Isidor Sekseni

Personal information
- Full name: Isidor Sekseni
- Date of birth: 19 November 1986 (age 39)
- Place of birth: Mirditë District, Albania
- Position: Midfielder

Team information
- Current team: US Castiglionese 1919

Senior career*
- Years: Team / Apps / (Gls)
- 2007–2008: Skrapari / 20 / (0)
- 2008–2009: Lushnja / 31 / (3)
- 2009–2010: Shkumbini / 31 / (2)
- 2010–2011: Dinamo Tirana / 20 / (0)
- 2012: Kastrioti / 24 / (1)
- 2013: Shkumbini / 13 / (1)
- 2014: Scandicci / 11 / (0)
- 2016: Valdarno
- 2017-: Castiglionese / 14 / (1)

International career^{‡}
- 2003–2005: Albania U-19 / 3 / (0)

= Isidor Sekseni =

Albanian footballer

Isidor Sekseni (born 19 November 1986) is an Albanian footballer who currently plays as a midfielder for Italian lower league side US Castiglionese 1919. His main position is in the centre of midfield but he can play in more advanced roles as well.

==Club career==
===Dinamo Tirana===
Sekseni signed for the Albanian champions on 28 July 2010. He signed a two-year contract with the club keeping him in Tirana until 2012. He made his debut for Dinamo in a 2–1 win over Besa Kavajë on 28 August 2010. He started the game in the centre of the midfield with Igli Allmuca and played the full 90 minutes.

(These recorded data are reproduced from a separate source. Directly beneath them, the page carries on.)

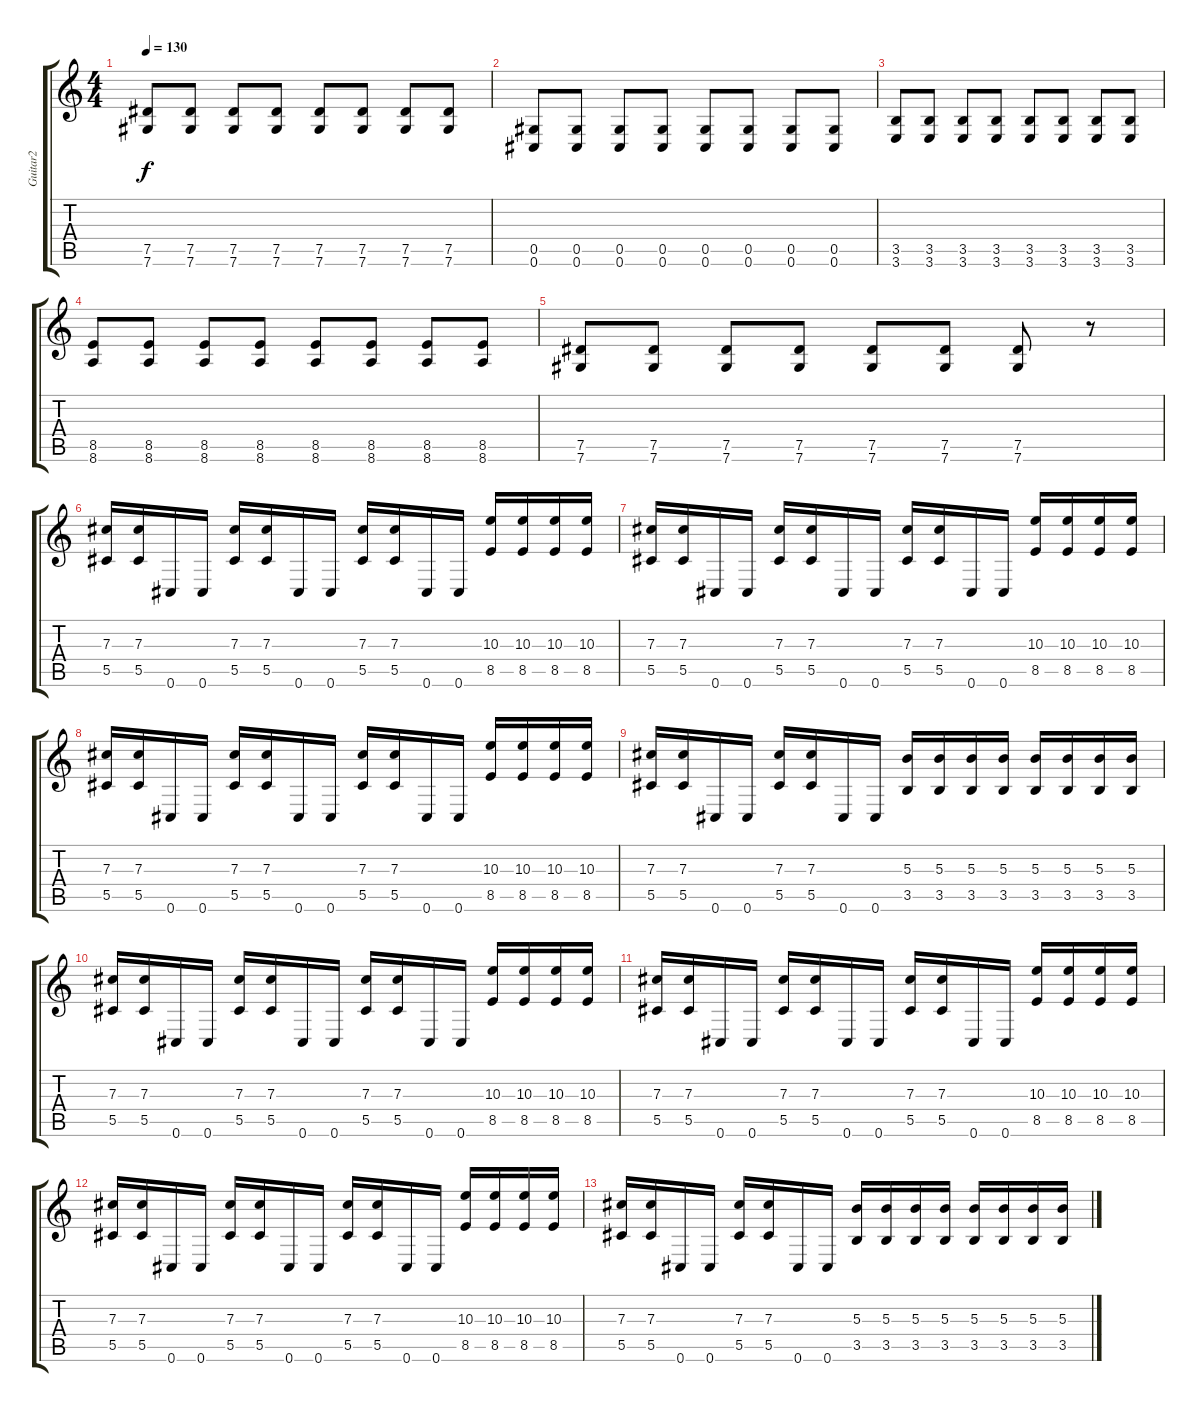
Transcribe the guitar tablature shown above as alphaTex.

\track ("Guitar2" "Guitar2") {instrument distortionguitar}
\staff {score tabs}
\tuning (Eb4 Bb3 Gb3 Db3 Ab2 Db2) {hide}
\ts (4 4)
\tempo 130
\clef g2
\ks c
(7.5 7.6).8{dy f} (7.5 7.6).8 (7.5 7.6).8 (7.5 7.6).8 (7.5 7.6).8 (7.5 7.6).8 (7.5 7.6).8 (7.5 7.6).8 |
(0.5 0.6).8 (0.5 0.6).8 (0.5 0.6).8 (0.5 0.6).8 (0.5 0.6).8 (0.5 0.6).8 (0.5 0.6).8 (0.5 0.6).8 |
(3.5 3.6).8 (3.5 3.6).8 (3.5 3.6).8 (3.5 3.6).8 (3.5 3.6).8 (3.5 3.6).8 (3.5 3.6).8 (3.5 3.6).8 |
(8.5 8.6).8 (8.5 8.6).8 (8.5 8.6).8 (8.5 8.6).8 (8.5 8.6).8 (8.5 8.6).8 (8.5 8.6).8 (8.5 8.6).8 |
(7.5 7.6).8 (7.5 7.6).8 (7.5 7.6).8 (7.5 7.6).8 (7.5 7.6).8 (7.5 7.6).8 (7.5 7.6).8 r.8 |
(7.3 5.5).16 (7.3 5.5).16 0.6.16 0.6.16 (7.3 5.5).16 (7.3 5.5).16 0.6.16 0.6.16 (7.3 5.5).16 (7.3 5.5).16 0.6.16 0.6.16 (10.3 8.5).16 (10.3 8.5).16 (10.3 8.5).16 (10.3 8.5).16 |
(7.3 5.5).16 (7.3 5.5).16 0.6.16 0.6.16 (7.3 5.5).16 (7.3 5.5).16 0.6.16 0.6.16 (7.3 5.5).16 (7.3 5.5).16 0.6.16 0.6.16 (10.3 8.5).16 (10.3 8.5).16 (10.3 8.5).16 (10.3 8.5).16 |
(7.3 5.5).16 (7.3 5.5).16 0.6.16 0.6.16 (7.3 5.5).16 (7.3 5.5).16 0.6.16 0.6.16 (7.3 5.5).16 (7.3 5.5).16 0.6.16 0.6.16 (10.3 8.5).16 (10.3 8.5).16 (10.3 8.5).16 (10.3 8.5).16 |
(7.3 5.5).16 (7.3 5.5).16 0.6.16 0.6.16 (7.3 5.5).16 (7.3 5.5).16 0.6.16 0.6.16 (5.3 3.5).16 (5.3 3.5).16 (5.3 3.5).16 (5.3 3.5).16 (5.3 3.5).16 (5.3 3.5).16 (5.3 3.5).16 (5.3 3.5).16 |
(7.3 5.5).16 (7.3 5.5).16 0.6.16 0.6.16 (7.3 5.5).16 (7.3 5.5).16 0.6.16 0.6.16 (7.3 5.5).16 (7.3 5.5).16 0.6.16 0.6.16 (10.3 8.5).16 (10.3 8.5).16 (10.3 8.5).16 (10.3 8.5).16 |
(7.3 5.5).16 (7.3 5.5).16 0.6.16 0.6.16 (7.3 5.5).16 (7.3 5.5).16 0.6.16 0.6.16 (7.3 5.5).16 (7.3 5.5).16 0.6.16 0.6.16 (10.3 8.5).16 (10.3 8.5).16 (10.3 8.5).16 (10.3 8.5).16 |
(7.3 5.5).16 (7.3 5.5).16 0.6.16 0.6.16 (7.3 5.5).16 (7.3 5.5).16 0.6.16 0.6.16 (7.3 5.5).16 (7.3 5.5).16 0.6.16 0.6.16 (10.3 8.5).16 (10.3 8.5).16 (10.3 8.5).16 (10.3 8.5).16 |
(7.3 5.5).16 (7.3 5.5).16 0.6.16 0.6.16 (7.3 5.5).16 (7.3 5.5).16 0.6.16 0.6.16 (5.3 3.5).16 (5.3 3.5).16 (5.3 3.5).16 (5.3 3.5).16 (5.3 3.5).16 (5.3 3.5).16 (5.3 3.5).16 (5.3 3.5).16
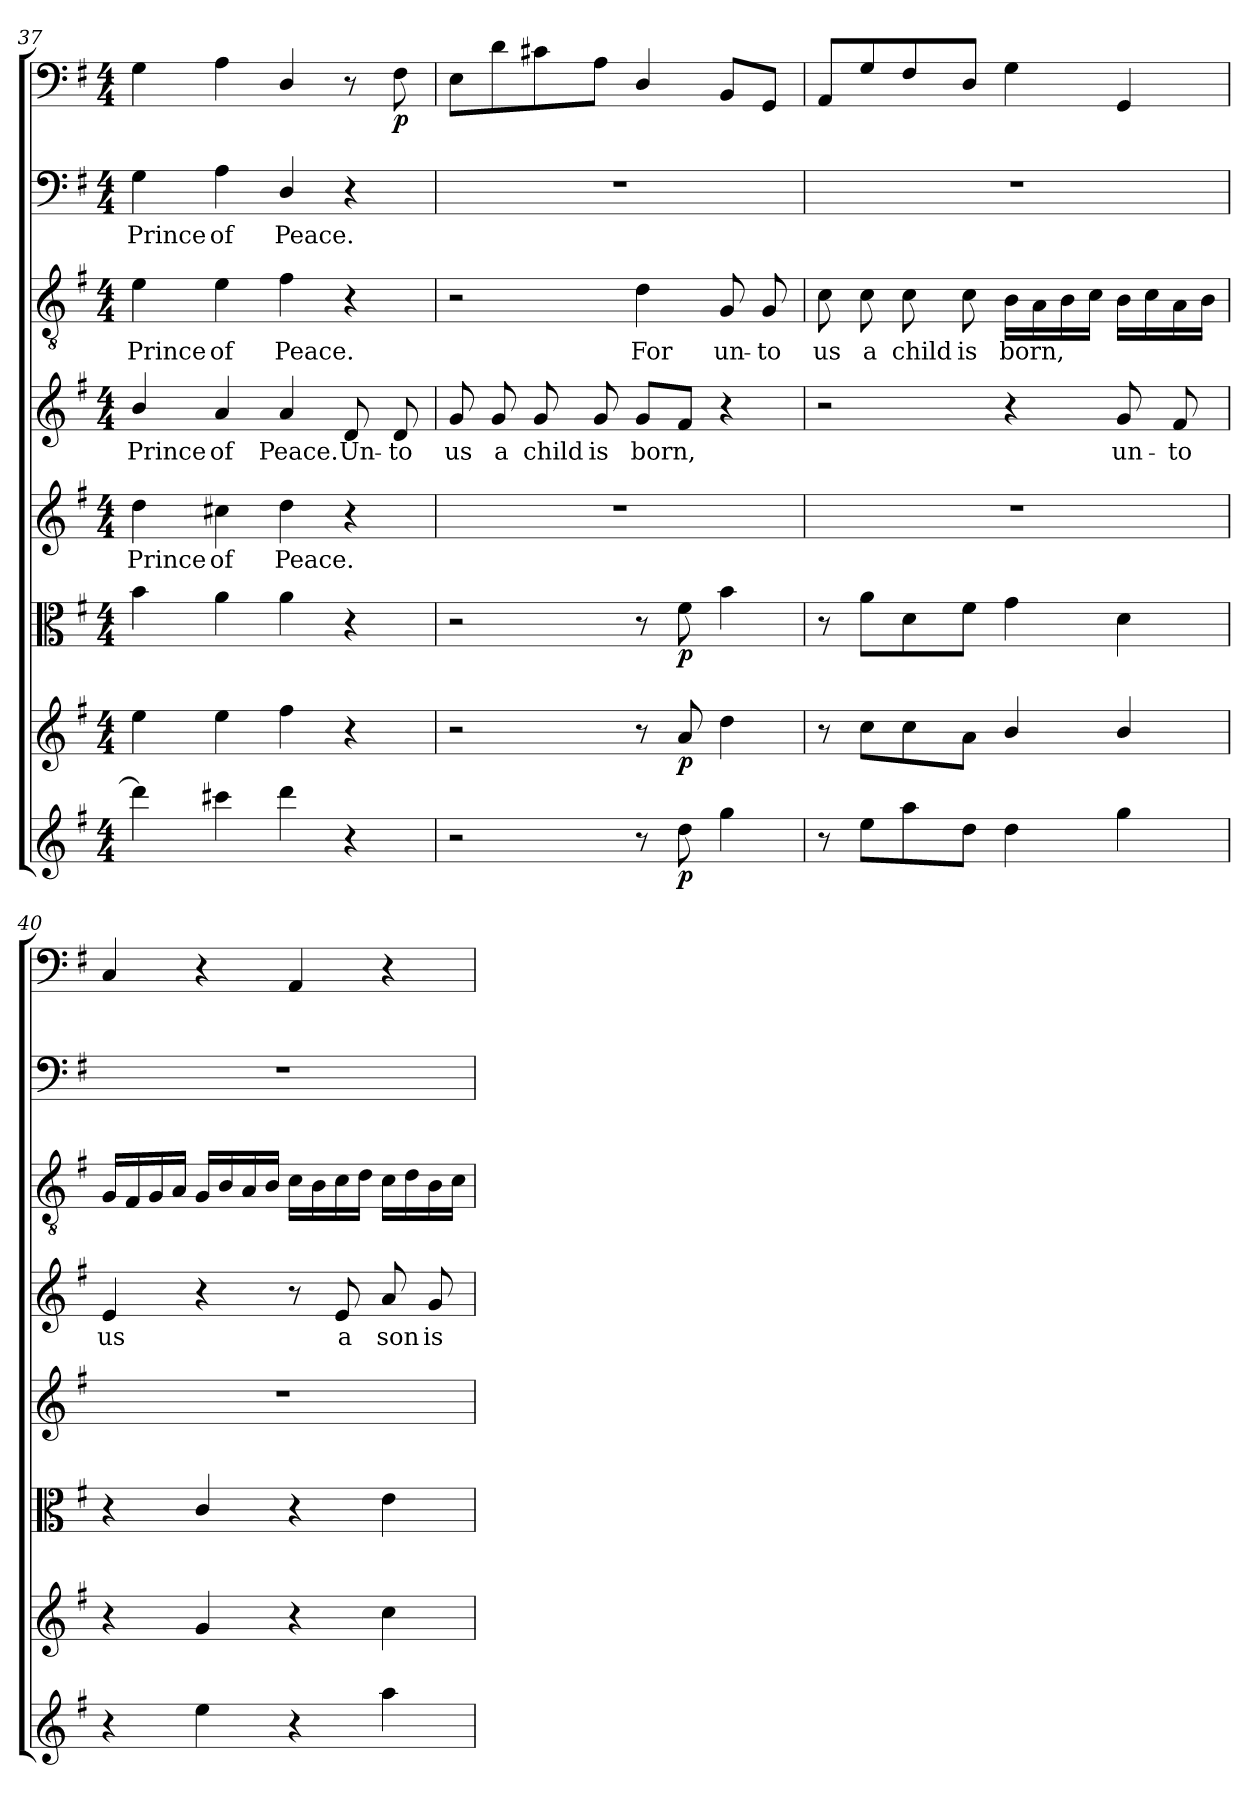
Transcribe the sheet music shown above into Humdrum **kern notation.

**kern	**dynam	**kern	**dynam	**kern	**dynam	**kern	**text	**kern	**text	**kern	**text	**kern	**text	**kern	**dynam
*part8	*part8	*part7	*part7	*part6	*part6	*part5	*part5	*part4	*part4	*part3	*part3	*part2	*part2	*part1	*part1
*staff8	*staff8	*staff7	*staff7	*staff6	*staff6	*staff5	*staff5	*staff4	*staff4	*staff3	*staff3	*staff2	*staff2	*staff1	*staff1
*clefG2	*	*clefG2	*	*clefC3	*	*clefG2	*	*clefG2	*	*clefGv2	*	*clefF4	*	*clefF4	*
*k[f#]	*	*k[f#]	*	*k[f#]	*	*k[f#]	*	*k[f#]	*	*k[f#]	*	*k[f#]	*	*k[f#]	*
*G:	*	*G:	*	*G:	*	*G:	*	*G:	*	*G:	*	*G:	*	*G:	*
*M4/4	*	*M4/4	*	*M4/4	*	*M4/4	*	*M4/4	*	*M4/4	*	*M4/4	*	*M4/4	*
=37	=37	=37	=37	=37	=37	=37	=37	=37	=37	=37	=37	=37	=37	=37	=37
4ddd\]	.	4ee\	.	4b\	.	4dd\	Prince	4b/	Prince	4e\	Prince	4G\	Prince	4G\	.
4ccc#X\	.	4ee\	.	4a\	.	4cc#X\	of	4a/	of	4e\	of	4A\	of	4A\	.
4ddd\	.	4ff#\	.	4a\	.	4dd\	Peace.	4a/	Peace.	4f#\	Peace.	4D/	Peace.	4D/	.
4r	.	4r	.	4r	.	4r	.	8d/	Un-	4r	.	4r	.	8r	.
.	.	.	.	.	.	.	.	8d/	-to	.	.	.	.	8F#\	p
=38	=38	=38	=38	=38	=38	=38	=38	=38	=38	=38	=38	=38	=38	=38	=38
2r	.	2r	.	2r	.	1r	.	8g/	us	2r	.	1r	.	8E\L	.
.	.	.	.	.	.	.	.	8g/	a	.	.	.	.	8d\	.
.	.	.	.	.	.	.	.	8g/	child	.	.	.	.	8c#X\	.
.	.	.	.	.	.	.	.	8g/	is	.	.	.	.	8A\J	.
8r	.	8r	.	8r	.	.	.	8g/L	born,	4d\	For	.	.	4D/	.
8dd\	p	8a/	p	8f#\	p	.	.	8f#/J	.	.	.	.	.	.	.
4gg\	.	4dd\	.	4b\	.	.	.	4r	.	8G/	un-	.	.	8BB/L	.
.	.	.	.	.	.	.	.	.	.	8G/	-to	.	.	8GG/J	.
=39	=39	=39	=39	=39	=39	=39	=39	=39	=39	=39	=39	=39	=39	=39	=39
8r	.	8r	.	8r	.	1r	.	2r	.	8c\	us	1r	.	8AA/L	.
8ee\L	.	8cc\L	.	8a\L	.	.	.	.	.	8c\	a	.	.	8G/	.
8aa\	.	8cc\	.	8d\	.	.	.	.	.	8c\	child	.	.	8F#/	.
8dd\J	.	8a\J	.	8f#\J	.	.	.	.	.	8c\	is	.	.	8D/J	.
4dd\	.	4b/	.	4g\	.	.	.	4r	.	16B\LL	born,	.	.	4G\	.
.	.	.	.	.	.	.	.	.	.	16A\	.	.	.	.	.
.	.	.	.	.	.	.	.	.	.	16B\	.	.	.	.	.
.	.	.	.	.	.	.	.	.	.	16c\JJ	.	.	.	.	.
4gg\	.	4b/	.	4d\	.	.	.	8g/	un-	16B\LL	.	.	.	4GG/	.
.	.	.	.	.	.	.	.	.	.	16c\	.	.	.	.	.
.	.	.	.	.	.	.	.	8f#/	-to	16A\	.	.	.	.	.
.	.	.	.	.	.	.	.	.	.	16B\JJ	.	.	.	.	.
=40	=40	=40	=40	=40	=40	=40	=40	=40	=40	=40	=40	=40	=40	=40	=40
4r	.	4r	.	4r	.	1r	.	4e/	us	16G/LL	.	1r	.	4C/	.
.	.	.	.	.	.	.	.	.	.	16F#/	.	.	.	.	.
.	.	.	.	.	.	.	.	.	.	16G/	.	.	.	.	.
.	.	.	.	.	.	.	.	.	.	16A/JJ	.	.	.	.	.
4ee\	.	4g/	.	4c/	.	.	.	4r	.	16G/LL	.	.	.	4r	.
.	.	.	.	.	.	.	.	.	.	16B/	.	.	.	.	.
.	.	.	.	.	.	.	.	.	.	16A/	.	.	.	.	.
.	.	.	.	.	.	.	.	.	.	16B/JJ	.	.	.	.	.
4r	.	4r	.	4r	.	.	.	8r	.	16c\LL	.	.	.	4AA/	.
.	.	.	.	.	.	.	.	.	.	16B\	.	.	.	.	.
.	.	.	.	.	.	.	.	8e/	a	16c\	.	.	.	.	.
.	.	.	.	.	.	.	.	.	.	16d\JJ	.	.	.	.	.
4aa\	.	4cc\	.	4e\	.	.	.	8a/	son	16c\LL	.	.	.	4r	.
.	.	.	.	.	.	.	.	.	.	16d\	.	.	.	.	.
.	.	.	.	.	.	.	.	8g/	is	16B\	.	.	.	.	.
.	.	.	.	.	.	.	.	.	.	16c\JJ	.	.	.	.	.
=	=	=	=	=	=	=	=	=	=	=	=	=	=	=	=
*-	*-	*-	*-	*-	*-	*-	*-	*-	*-	*-	*-	*-	*-	*-	*-
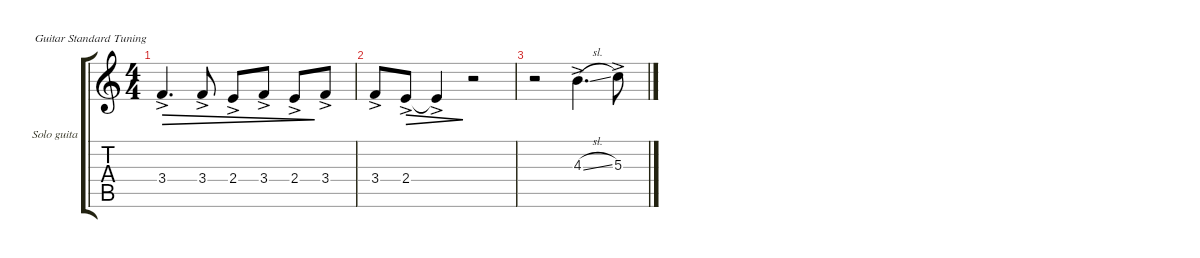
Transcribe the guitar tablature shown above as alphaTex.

\defaultSystemsLayout 4
\hideDynamics
\bracketExtendMode groupsimilarinstruments
\firstSystemTrackNameOrientation horizontal
\otherSystemsTrackNameOrientation horizontal
\track ("Solo guitar Jesse Cook" "Solo guita") {instrument acousticguitarsteel}
\staff {score tabs}
\tuning (E4 B3 G3 D3 A2 E2)
\ts (4 4)
\tempo (140 hide)
\clef g2
\ks aminor
3.4{ac}.4{d dec dy mf} 3.4{ac}.8{dec} 2.4{ac}.8{dec} 3.4{ac}.8{dec} 2.4{ac}.8{dec} 3.4{ac}.8 |
3.4{ac}.8 2.4{ac}.8{dec} 2.4{ac t}.4{dec} r.2 |
r.2 4.3{sl ac}.4{d} 5.3{ac}.8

He later moved to Italy to play in the lower leagues, joining Castiglionese from Valdarno in December 2016.

==Playing style==
Isidor Sekseni preferred using both his feet. Sometimes, you will be able to see him using his left foot the strike, and other times he will be using his right foot to strike.